Lord of the Flies By William Golding Character Analysis Jack

Jack represents evil and violence, the dark side of human nature. A former choirmaster and "head boy" at his school, he arrived on the island having experienced some success in exerting control over others by dominating the choir with his militaristic attitude. He is eager to make rules and punish those who break them, although he consistently breaks them himself when he needs to further his own interests. His main interest is hunting, an endeavor that begins with the desire for meat and builds to the overwhelming urge to master and kill other living creatures. Hunting develops the savagery that already ran close to his surface, making him "ape-like" as he prowls through the jungle. His domain is the emotions, which rule and fuel his animal nature.

The conflict on the island begins with Jack attempting to dominate the group rather than working with Ralph to benefit it. He frequently impugns the power of the conch, declaring that the conch rule does not matter on certain parts of the island. Yet he uses the conch to his advantage when possible, such as when he calls his own assembly to impeach Ralph. For him, the conch represents the rules and boundaries that have kept him from acting on the impulses to dominate others. Their entire lives in the other world, the boys had been moderated by rules set by society against physical aggression. On the island, however, that social conditioning fades rapidly from Jack's character. He quickly loses interest in that world of politeness and boundaries, which is why he feels no compunction to keep the fire going or attend to any of the other responsibilities for the betterment or survival of the group.

The dictator in Jack becomes dominant in his personality during the panic over the beast sighting on the mountain. In trying to get Ralph impeached, he uses his rhetorical skills to twist Ralph's words. In defense, he offers to the group a rationale that "He'd never have got us meat," asserting that hunting skills make for an effective leader. Jack assigns a high value only to those who he finds useful or agreeable to his views and looks to silence those who do not please him. Denouncing the rules of order, Jack declares, "We don't need the conch any more.
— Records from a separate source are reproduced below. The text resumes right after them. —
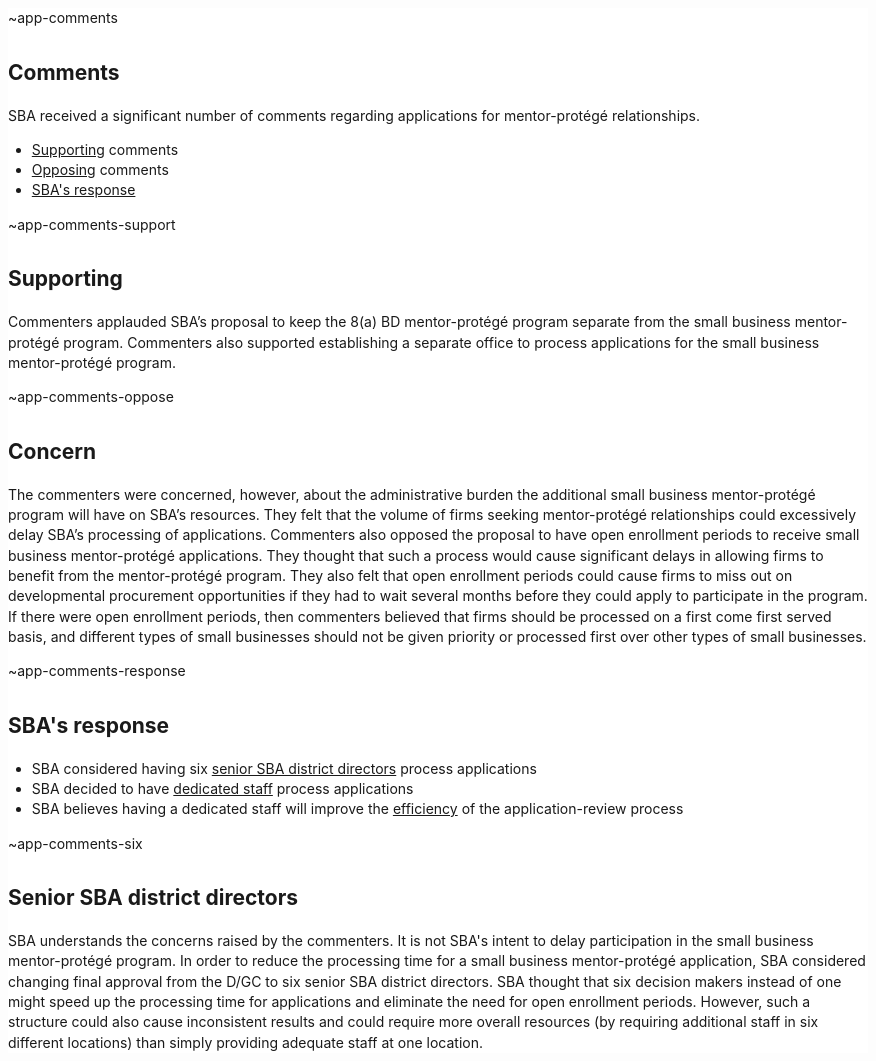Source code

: 
~app-comments
## Comments


SBA received a significant number of comments regarding applications for mentor-protégé relationships.

* [Supporting](##app-comments-support) comments
* [Opposing](##app-comments-oppose) comments
* [SBA's response](##app-comments-response)

~app-comments-support
## Supporting

Commenters applauded SBA’s proposal to keep the 8(a) BD mentor-protégé program separate from the small business mentor-protégé program. Commenters also supported establishing a separate office to process applications for the small business mentor-protégé program.

~app-comments-oppose
## Concern

The commenters were concerned, however, about the administrative burden the additional small business mentor-protégé program will have on SBA’s resources. They felt that the volume of firms seeking mentor-protégé relationships could excessively delay SBA’s processing of applications. Commenters also opposed the proposal to have open enrollment periods to receive small business mentor-protégé applications. They thought that such a process would cause significant delays in allowing firms to benefit from the mentor-protégé program. They also felt that open enrollment periods could cause firms to miss out on developmental procurement opportunities if they had to wait several months before they could apply to participate in the program. If there were open enrollment periods, then commenters believed that firms should be processed on a first come first served basis, and different types of small businesses should not be given priority or processed first over other types of small businesses.

~app-comments-response
## SBA's response

* SBA considered having six [senior SBA district directors](##app-comments-six) process applications
* SBA decided to have [dedicated staff](##app-comments-staff) process applications
* SBA believes having a dedicated staff will improve the [efficiency](##app-comments-quick) of the application-review process

~app-comments-six
## Senior SBA district directors

SBA understands the concerns raised by the commenters. It is not SBA's intent to delay participation in the small business mentor-protégé program. In order to reduce the processing time for a small business mentor-protégé application, SBA considered changing final approval from the D/GC to six senior SBA district directors. SBA thought that six decision makers instead of one might speed up the processing time for applications and eliminate the need for open enrollment periods. However, such a structure could also cause inconsistent results and could require more overall resources (by requiring additional staff in six different locations) than simply providing adequate staff at one location.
We know who ought to say things." He dictates to his hunters that they forget the beast and that they stop having nightmares.

As Jack strives to establish his leadership, he takes on the title of "chief" and reinforces the illusion of station and power by using the other boys ceremoniously as standard bearers who raise their spears together and announce "The Chief has spoken." This role is no game for him, though; by the night of Simon's death, Jack has clearly gone power-mad, sitting at the pig roast on a large log "painted and garlanded . . . like an idol" while "[p]ower . . . chattered in his ear like an ape." His tribe addresses him as "Chief," indicating a form of more primitive tribal leadership.
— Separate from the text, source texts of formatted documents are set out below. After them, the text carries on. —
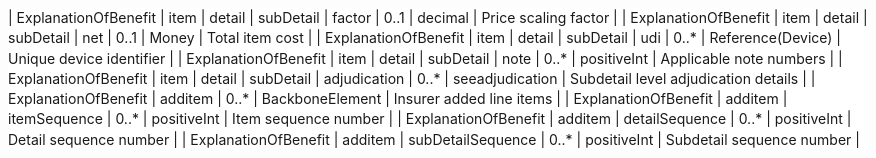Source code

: | ExplanationOfBenefit                                                                    | item                                                                                                                           | detail                                        | subDetail                                                                                                    | factor                                                        | 0\.\.1                                                | decimal                                                                               | Price scaling factor                                                                                                                                                       |
| ExplanationOfBenefit                                                                    | item                                                                                                                           | detail                                        | subDetail                                                                                                    | net                                                           | 0\.\.1                                                | Money                                                                                 | Total item cost                                                                                                                                                            |
| ExplanationOfBenefit                                                                    | item                                                                                                                           | detail                                        | subDetail                                                                                                    | udi                                                           | 0\.\.\*                                               | Reference\(Device\)                                                                   | Unique device identifier                                                                                                                                                   |
| ExplanationOfBenefit                                                                    | item                                                                                                                           | detail                                        | subDetail                                                                                                    | note                                                          | 0\.\.\*                                               | positiveInt                                                                           | Applicable note numbers                                                                                                                                                    |
| ExplanationOfBenefit                                                                    | item                                                                                                                           | detail                                        | subDetail                                                                                                    | adjudication                                                  | 0\.\.\*                                               | seeadjudication                                                                      | Subdetail level adjudication details                                                                                                                                       |
| ExplanationOfBenefit                                                                    | additem                                                                                                                        | 0\.\.\*                                       | BackboneElement                                                                                              | Insurer added line items                                      |
| ExplanationOfBenefit                                                                    | additem                                                                                                                        | itemSequence                                  | 0\.\.\*                                                                                                      | positiveInt                                                   | Item sequence number                                  |
| ExplanationOfBenefit                                                                    | additem                                                                                                                        | detailSequence                                | 0\.\.\*                                                                                                      | positiveInt                                                   | Detail sequence number                                |
| ExplanationOfBenefit                                                                    | additem                                                                                                                        | subDetailSequence                             | 0\.\.\*                                                                                                      | positiveInt                                                   | Subdetail sequence number                             |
True to Piggy's assertion that "It's them that haven't no common sense that make trouble on this island," Jack takes an entirely different direction from logic or common sense. Perhaps acting out of some guilt he is unable to acknowledge, Jack becomes paranoid and begins feeding misinformation to his tribe, a typical practice of dictatorships to control the collective thinking by controlling the information that is disseminated.

Given the thrill of "irresponsible authority" he's experienced on the island, Jack's return to civilization is conflicted. When the naval officer asks who is in charge, Jack starts to step forward to challenge Ralph's claim of leadership but is stopped perhaps by the recognition that now the old rules will be enforced.